Take a look, especially if you, like me, see more and more plastic bags fouling up our countryside:
TEN CENTS A BAG? THAT'S ABOUT RIGHT.
There’s something ridiculous about the life of a two-handled plastic shopping bag. The 20 minutes it spends cradling your groceries home is bracketed by two vast gulfs of time. First, thousands of years beneath the earth, in a natural-gas deposit, and then, after its conversion to a disposable polyethylene product, a second eternity as all-but-indestructible trash.
Derelict bags flutter from tree branches and power lines; they float in the ocean; they foul beaches and roadsides. If they are not offending the eye they are endangering fish, clogging storm drains or, most likely, bulking up a landfill. Some find brief second lives through reuse, like picking up dog droppings,but those noble detours, too, are short and swift, and end most often in the trash.

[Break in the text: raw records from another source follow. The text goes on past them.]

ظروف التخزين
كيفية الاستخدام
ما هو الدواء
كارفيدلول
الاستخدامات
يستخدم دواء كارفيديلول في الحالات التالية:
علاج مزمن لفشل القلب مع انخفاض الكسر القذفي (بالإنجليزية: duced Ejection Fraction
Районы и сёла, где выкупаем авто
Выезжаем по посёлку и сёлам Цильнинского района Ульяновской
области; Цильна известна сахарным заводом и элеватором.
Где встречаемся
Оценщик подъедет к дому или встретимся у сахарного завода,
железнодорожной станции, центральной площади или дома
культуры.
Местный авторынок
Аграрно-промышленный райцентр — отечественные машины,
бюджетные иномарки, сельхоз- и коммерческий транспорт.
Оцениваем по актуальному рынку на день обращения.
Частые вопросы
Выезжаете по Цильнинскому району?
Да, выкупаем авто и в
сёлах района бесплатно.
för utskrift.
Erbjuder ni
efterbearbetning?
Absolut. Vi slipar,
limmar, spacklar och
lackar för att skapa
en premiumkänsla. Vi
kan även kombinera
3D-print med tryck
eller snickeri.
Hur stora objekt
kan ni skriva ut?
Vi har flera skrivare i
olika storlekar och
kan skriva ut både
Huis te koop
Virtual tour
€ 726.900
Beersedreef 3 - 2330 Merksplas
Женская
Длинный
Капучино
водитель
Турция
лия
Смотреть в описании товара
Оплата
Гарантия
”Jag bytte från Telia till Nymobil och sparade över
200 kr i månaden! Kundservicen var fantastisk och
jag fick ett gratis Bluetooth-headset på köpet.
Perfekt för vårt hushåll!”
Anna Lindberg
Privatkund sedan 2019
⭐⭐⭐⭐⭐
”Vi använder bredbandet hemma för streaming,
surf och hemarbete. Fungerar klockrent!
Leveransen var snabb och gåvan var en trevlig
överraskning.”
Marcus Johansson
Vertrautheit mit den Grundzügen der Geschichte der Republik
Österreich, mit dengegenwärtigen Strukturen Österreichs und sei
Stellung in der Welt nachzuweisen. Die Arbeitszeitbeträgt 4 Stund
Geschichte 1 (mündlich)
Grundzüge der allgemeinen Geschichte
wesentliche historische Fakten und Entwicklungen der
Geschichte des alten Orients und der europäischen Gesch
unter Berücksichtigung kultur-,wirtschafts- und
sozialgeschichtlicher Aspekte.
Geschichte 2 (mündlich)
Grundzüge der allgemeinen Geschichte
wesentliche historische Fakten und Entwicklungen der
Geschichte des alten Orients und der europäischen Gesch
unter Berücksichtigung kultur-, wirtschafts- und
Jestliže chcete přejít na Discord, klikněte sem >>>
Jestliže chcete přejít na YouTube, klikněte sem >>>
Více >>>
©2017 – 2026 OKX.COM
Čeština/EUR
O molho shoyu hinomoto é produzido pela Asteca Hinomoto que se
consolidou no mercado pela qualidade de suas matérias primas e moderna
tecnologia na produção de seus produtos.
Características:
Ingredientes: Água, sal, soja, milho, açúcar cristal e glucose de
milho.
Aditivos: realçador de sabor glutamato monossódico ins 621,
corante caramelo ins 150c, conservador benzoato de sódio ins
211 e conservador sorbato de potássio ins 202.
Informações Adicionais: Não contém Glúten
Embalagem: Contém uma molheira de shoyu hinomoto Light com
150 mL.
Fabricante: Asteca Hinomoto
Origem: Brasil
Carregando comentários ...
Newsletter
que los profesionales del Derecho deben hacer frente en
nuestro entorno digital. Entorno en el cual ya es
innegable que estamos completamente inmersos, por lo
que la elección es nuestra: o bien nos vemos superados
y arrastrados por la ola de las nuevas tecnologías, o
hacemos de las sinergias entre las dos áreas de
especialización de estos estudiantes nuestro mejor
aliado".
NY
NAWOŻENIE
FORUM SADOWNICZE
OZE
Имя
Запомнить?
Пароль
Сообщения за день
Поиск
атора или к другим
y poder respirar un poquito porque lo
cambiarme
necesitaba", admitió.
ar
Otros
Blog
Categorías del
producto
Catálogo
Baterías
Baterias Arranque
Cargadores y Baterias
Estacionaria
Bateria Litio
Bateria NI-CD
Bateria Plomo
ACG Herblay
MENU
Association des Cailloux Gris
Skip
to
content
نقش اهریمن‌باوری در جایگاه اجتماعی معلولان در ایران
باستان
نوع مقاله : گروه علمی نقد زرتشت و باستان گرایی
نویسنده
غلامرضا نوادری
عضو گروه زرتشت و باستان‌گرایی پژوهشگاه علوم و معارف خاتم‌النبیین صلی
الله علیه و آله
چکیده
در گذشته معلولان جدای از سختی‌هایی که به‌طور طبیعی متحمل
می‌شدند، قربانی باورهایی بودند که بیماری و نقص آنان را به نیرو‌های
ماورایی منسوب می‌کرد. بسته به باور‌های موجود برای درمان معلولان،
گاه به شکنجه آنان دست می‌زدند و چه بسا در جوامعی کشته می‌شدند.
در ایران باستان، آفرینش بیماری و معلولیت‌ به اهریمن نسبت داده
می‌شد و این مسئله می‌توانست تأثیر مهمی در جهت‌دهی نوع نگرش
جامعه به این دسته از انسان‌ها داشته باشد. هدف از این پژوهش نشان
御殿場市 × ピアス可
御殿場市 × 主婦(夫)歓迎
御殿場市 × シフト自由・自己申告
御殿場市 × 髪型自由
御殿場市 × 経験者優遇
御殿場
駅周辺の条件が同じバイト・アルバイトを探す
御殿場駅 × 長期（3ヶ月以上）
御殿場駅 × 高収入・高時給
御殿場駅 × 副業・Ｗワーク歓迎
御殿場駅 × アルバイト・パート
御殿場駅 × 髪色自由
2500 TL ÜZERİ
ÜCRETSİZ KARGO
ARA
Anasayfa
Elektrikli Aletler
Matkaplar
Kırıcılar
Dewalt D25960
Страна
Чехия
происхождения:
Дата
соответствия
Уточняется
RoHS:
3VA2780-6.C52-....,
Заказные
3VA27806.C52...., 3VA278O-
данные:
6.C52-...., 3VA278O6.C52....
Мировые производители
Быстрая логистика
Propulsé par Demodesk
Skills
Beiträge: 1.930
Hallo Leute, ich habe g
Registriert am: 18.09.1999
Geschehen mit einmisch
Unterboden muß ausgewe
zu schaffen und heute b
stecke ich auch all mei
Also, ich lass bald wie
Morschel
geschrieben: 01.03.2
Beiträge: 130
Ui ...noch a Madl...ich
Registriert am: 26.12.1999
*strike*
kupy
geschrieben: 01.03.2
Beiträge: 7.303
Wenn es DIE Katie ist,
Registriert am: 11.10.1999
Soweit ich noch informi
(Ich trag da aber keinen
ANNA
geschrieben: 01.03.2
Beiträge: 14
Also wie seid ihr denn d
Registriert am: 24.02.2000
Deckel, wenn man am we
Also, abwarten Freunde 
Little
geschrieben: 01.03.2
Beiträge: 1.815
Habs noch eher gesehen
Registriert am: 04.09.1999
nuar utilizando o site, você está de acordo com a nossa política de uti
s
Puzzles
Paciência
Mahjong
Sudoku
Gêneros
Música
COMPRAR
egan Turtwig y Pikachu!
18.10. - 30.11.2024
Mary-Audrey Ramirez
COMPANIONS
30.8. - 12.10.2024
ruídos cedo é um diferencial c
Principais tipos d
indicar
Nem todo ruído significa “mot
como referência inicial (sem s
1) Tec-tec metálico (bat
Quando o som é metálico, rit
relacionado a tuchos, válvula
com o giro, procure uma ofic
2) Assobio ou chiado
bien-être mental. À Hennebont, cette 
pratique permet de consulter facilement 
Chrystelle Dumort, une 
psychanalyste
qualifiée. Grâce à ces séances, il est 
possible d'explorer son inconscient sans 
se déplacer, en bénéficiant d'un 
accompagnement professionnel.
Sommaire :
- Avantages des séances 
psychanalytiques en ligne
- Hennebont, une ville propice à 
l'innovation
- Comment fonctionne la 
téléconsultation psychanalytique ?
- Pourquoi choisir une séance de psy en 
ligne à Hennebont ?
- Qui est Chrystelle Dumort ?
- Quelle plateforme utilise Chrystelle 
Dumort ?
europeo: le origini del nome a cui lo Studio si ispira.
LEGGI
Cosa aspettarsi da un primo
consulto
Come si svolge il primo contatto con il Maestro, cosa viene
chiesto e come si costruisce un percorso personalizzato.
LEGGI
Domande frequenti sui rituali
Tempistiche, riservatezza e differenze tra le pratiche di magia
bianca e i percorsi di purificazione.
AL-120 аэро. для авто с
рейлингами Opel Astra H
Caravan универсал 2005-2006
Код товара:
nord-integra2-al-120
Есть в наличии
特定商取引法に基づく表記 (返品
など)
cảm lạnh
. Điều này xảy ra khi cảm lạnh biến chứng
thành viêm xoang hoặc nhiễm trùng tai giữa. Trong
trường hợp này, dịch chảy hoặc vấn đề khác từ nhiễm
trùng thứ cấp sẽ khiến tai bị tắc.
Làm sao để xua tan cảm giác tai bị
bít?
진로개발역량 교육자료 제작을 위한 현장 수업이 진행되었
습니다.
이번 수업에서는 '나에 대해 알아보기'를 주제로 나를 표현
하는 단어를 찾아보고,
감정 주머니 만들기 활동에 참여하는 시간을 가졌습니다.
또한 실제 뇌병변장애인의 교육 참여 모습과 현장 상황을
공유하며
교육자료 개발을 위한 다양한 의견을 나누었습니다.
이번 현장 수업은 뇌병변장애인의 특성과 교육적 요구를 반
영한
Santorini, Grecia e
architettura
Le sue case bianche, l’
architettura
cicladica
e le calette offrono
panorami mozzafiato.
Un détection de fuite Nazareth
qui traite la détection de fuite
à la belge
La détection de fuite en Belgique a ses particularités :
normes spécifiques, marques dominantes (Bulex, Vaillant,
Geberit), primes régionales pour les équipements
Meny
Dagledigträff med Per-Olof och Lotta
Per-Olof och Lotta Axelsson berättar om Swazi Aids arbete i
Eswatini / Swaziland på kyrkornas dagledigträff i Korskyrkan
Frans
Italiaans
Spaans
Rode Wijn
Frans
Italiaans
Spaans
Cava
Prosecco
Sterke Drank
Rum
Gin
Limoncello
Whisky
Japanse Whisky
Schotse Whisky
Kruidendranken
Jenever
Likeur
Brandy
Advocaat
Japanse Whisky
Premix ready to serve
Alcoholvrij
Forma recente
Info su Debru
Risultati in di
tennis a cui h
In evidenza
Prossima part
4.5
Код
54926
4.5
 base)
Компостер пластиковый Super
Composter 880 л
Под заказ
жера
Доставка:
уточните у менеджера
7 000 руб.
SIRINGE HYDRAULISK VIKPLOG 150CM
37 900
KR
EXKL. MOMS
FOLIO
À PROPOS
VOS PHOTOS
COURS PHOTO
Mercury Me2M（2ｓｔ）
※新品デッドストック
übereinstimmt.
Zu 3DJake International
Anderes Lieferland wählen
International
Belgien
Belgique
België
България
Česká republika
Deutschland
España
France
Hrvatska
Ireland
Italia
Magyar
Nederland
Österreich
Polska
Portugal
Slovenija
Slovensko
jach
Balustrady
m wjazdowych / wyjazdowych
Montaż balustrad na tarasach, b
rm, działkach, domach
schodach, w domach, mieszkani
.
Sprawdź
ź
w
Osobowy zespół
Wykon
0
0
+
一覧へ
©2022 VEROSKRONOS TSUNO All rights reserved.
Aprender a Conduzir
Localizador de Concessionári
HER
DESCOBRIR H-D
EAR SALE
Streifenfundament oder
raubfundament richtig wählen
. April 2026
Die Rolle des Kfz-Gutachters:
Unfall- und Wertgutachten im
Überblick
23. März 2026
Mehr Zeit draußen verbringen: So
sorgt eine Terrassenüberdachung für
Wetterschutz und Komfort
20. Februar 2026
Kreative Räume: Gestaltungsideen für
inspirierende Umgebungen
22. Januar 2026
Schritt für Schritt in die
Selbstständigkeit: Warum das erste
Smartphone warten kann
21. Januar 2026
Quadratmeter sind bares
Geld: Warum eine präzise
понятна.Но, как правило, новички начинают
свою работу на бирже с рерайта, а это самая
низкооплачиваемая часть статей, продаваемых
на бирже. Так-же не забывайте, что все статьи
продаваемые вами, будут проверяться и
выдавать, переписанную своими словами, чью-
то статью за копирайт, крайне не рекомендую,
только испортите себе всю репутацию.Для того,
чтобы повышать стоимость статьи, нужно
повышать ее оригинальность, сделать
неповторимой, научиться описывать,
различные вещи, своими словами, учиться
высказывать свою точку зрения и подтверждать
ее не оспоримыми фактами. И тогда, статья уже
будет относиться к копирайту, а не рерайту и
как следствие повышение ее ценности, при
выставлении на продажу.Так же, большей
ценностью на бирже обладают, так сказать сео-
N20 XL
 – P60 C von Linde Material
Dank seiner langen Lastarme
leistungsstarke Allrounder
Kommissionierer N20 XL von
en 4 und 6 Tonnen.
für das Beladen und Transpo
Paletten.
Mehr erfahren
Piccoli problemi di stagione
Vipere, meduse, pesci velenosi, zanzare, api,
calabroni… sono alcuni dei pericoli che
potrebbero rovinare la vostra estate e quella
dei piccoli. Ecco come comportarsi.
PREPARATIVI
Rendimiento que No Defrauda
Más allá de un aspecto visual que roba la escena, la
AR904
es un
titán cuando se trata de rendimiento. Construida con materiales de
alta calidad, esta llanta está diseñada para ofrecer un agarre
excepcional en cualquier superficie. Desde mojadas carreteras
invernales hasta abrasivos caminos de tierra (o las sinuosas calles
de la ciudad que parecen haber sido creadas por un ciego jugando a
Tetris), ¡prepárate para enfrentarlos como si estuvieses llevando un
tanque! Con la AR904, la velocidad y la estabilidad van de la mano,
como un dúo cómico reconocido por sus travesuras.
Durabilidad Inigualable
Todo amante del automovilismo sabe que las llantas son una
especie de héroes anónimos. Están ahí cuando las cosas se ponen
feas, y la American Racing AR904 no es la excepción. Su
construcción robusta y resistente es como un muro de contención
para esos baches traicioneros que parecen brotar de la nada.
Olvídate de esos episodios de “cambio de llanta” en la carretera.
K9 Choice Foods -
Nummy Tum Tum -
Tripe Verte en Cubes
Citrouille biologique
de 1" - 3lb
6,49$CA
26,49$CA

The New York City Council has a bill to limit the use of plastic bags. It would charge people a dime for them at retail and grocery stores. The money would go directly to retailers, who would use it to stock paper and reusable bags. The idea is to get New Yorkers to cut back on the 5.2 billion plastic bags they go through each year.
The measure, sponsored by Brad Lander and Margaret Chin, does not ban bags outright, as some cities and states have done. It exempts restaurants (bicycle takeout without plastic bags in New York City is hard to imagine), food pantries, street vendors who sell prepared food and customers using food stamps. This is meant to ease the burden on the poor.
The city should go farther and find a way to rid itself of a bad habit that prizes convenience over litter, wasteful energy use and environmental damage. Until then, 10 cents a bag is a start. The bags are no good. Their use should be curtailed. The bill should pass.